Yesterday, some of us were lucky to hear Desmond Tutu speak.
In a span of less than half an hour, Tutu manifested his ageless wisdom and remarkable wit, commitment to the poor and subaltern, and universal compassion and empathy.
Tutu, a compelling mixture of laughter-inducing jollity and sobering far-sightedness, left us eager for more at the inaugural LC Jain memorial lecture which he delivered on November 5.
Interweaving his memories of Gandhian activist LC Jain with the political struggles in India and South Africa, Tutu held forth to a captive audience, making us all alternatively laugh and reflect. Arguably one of the tallest figures in the anti-apartheid struggles in South Africa, Tutu took great delight in poking fun at his own compact build.
He gave the example of the high school area near his home in Cape Town to demonstrate the changing demographic trends of South Africa. “There used to be only white only couples and now there are mixed couples with babies of undetermined hue!” said Tutu, causing a burst of laughter.
“We have come a long way,” said Tutu of South Africa. “But this will all go up in flames,” he added gravely, referring to the immense inequality and rich- poor divide in the country. “This will all go up in flames,” he repeated, almost in a note of foreboding.
Tutu drew attention to the conditions of the poor, arguing that the poor want to be treated as proper persons who are able to think for themselves. “They don’t want handouts. The poor need to be given a leg up…not in the form of charity but as the best possible act of social existence,” he said, hinting at the limitation of the welfare state approach.

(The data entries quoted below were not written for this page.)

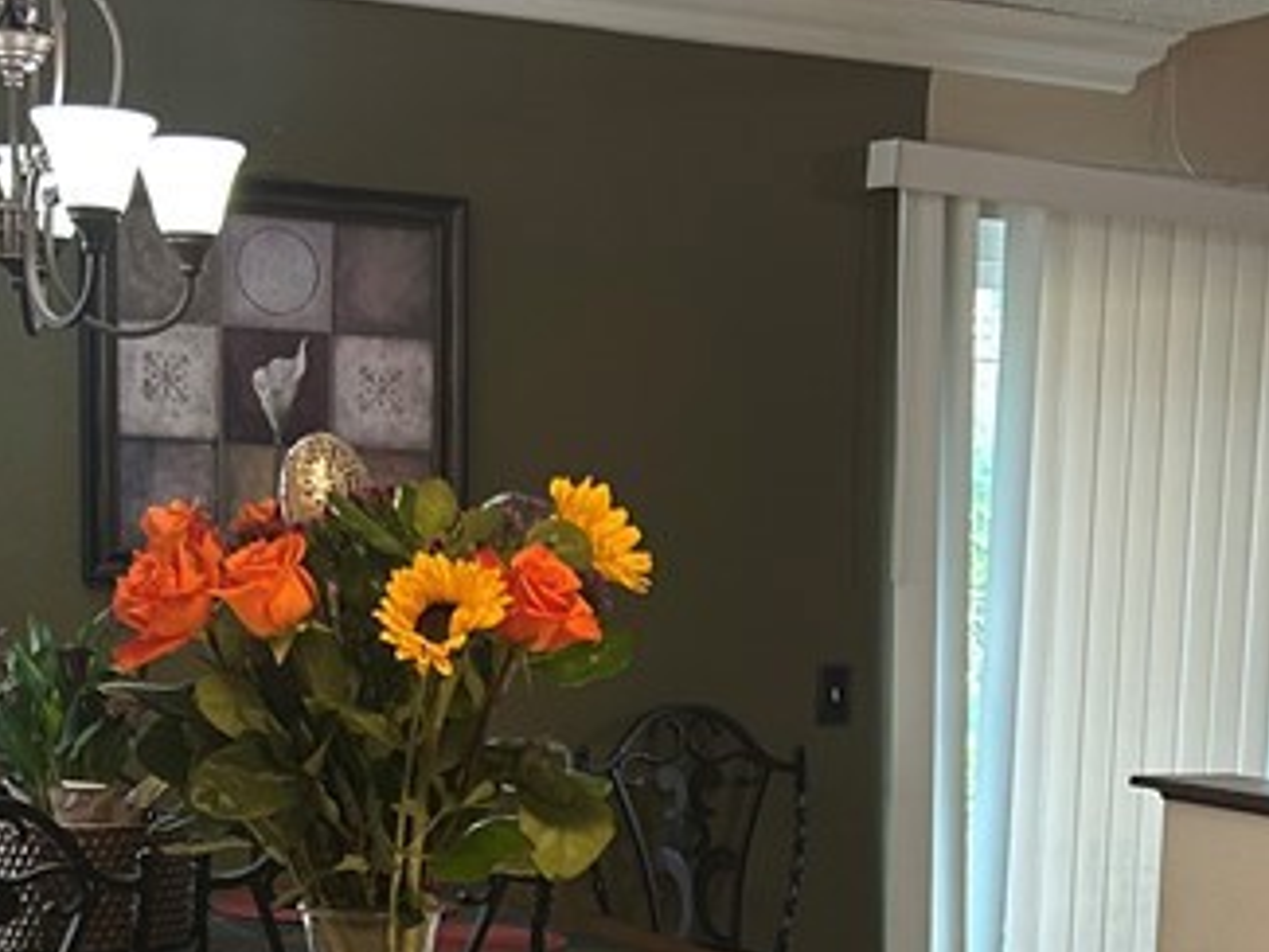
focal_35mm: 82
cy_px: 1057
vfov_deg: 17.4
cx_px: 773
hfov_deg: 23.8
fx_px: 3007
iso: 125
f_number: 1.5
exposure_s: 1/60
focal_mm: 5.7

Given both India and South Africa are deeply entrenched in conditions of inequality, Tutu said in a reference to India: “You are a fantastic emerging economy, and it shows in the airports!”
He also highlighted the similar struggles of India and South Africa, noting that Nelson Mandela and others could walk out of jail because of India’s own struggles with colonialism. The crux of Tutu’s speech lay in warning about the consequences of increasing inequality and marginalizing the poor. His note of caution, though in the South African context, was also relevant for inequality in India.
The Nobel Laureate concluded with a gesture that summed up the spirit of his talk. Expanding his arms, as if to widely embrace, he kept repeating: “All…all..all…this embrace which will not let anybody go.”
An endless source of compassion and wisdom, a figure who influenced the course of history in apartheid South Africa, Desmond Tutu left us wanting more.